-- Exercise prompt --
In the listing below, find every line that contains the string "Website" and copy each of those lines in full. Count a match only when its capitalization is identical.

Stored data entries:
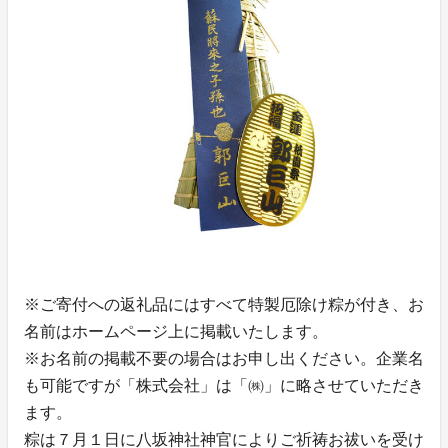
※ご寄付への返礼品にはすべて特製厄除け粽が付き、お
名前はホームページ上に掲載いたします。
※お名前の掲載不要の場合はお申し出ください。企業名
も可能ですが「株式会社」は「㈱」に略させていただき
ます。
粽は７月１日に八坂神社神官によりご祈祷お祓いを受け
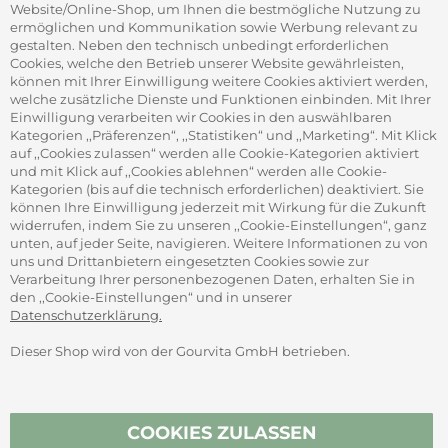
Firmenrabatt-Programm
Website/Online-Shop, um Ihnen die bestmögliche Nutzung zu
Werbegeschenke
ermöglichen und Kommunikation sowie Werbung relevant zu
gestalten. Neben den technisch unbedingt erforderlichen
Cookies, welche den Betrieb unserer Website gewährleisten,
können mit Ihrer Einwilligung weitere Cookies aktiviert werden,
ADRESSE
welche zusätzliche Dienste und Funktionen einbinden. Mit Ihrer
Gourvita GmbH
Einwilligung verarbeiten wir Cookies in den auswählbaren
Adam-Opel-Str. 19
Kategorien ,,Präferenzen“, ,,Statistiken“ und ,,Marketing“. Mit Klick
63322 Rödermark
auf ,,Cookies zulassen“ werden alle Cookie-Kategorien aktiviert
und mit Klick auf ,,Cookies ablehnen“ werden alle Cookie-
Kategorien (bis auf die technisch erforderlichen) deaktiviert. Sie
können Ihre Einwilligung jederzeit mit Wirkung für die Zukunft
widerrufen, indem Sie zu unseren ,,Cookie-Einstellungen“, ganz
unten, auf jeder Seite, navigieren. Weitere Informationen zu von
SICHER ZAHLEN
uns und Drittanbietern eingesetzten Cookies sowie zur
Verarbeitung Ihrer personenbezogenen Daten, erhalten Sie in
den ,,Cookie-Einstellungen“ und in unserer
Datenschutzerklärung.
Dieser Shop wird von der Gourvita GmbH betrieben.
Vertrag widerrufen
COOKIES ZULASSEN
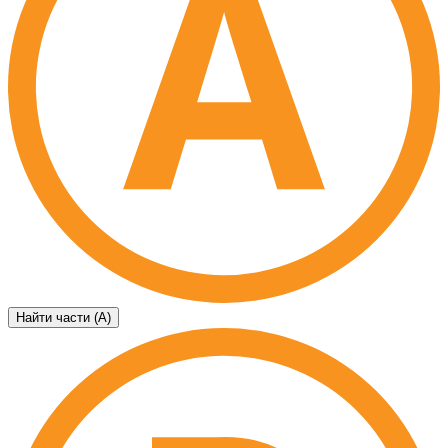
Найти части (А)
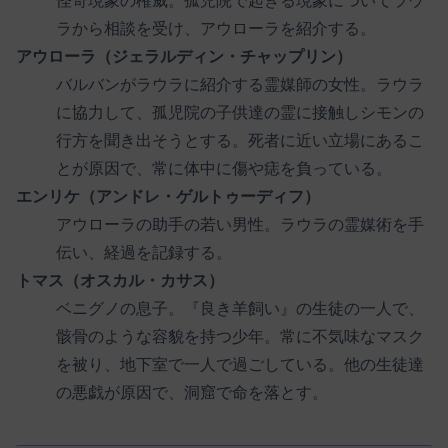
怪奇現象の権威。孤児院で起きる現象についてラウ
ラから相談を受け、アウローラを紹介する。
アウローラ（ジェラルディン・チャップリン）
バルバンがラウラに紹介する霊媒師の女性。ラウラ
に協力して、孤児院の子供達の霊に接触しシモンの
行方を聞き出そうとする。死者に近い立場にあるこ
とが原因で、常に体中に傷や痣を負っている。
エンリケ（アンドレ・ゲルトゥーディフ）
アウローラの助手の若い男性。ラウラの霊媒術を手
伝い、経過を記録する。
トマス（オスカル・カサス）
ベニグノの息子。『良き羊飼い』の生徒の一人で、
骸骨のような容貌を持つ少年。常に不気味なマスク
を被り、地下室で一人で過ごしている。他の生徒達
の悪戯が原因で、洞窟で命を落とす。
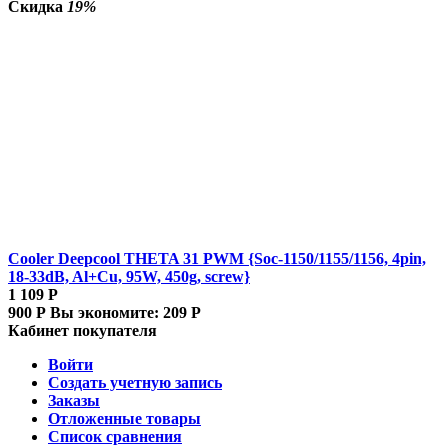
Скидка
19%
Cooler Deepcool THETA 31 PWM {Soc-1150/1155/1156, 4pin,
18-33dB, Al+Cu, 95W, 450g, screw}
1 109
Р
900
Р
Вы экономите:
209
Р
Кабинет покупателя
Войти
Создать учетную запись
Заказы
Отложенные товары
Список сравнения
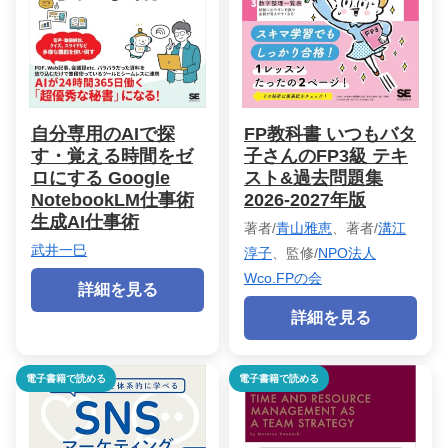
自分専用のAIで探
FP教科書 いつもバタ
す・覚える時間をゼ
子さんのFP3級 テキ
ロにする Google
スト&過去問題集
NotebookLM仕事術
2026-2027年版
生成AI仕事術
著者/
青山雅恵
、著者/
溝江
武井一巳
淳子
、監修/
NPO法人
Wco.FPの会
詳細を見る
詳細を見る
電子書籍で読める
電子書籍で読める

-- Expected answer --
Website/Online-Shop, um Ihnen die bestmögliche Nutzung zu
Cookies, welche den Betrieb unserer Website gewährleisten,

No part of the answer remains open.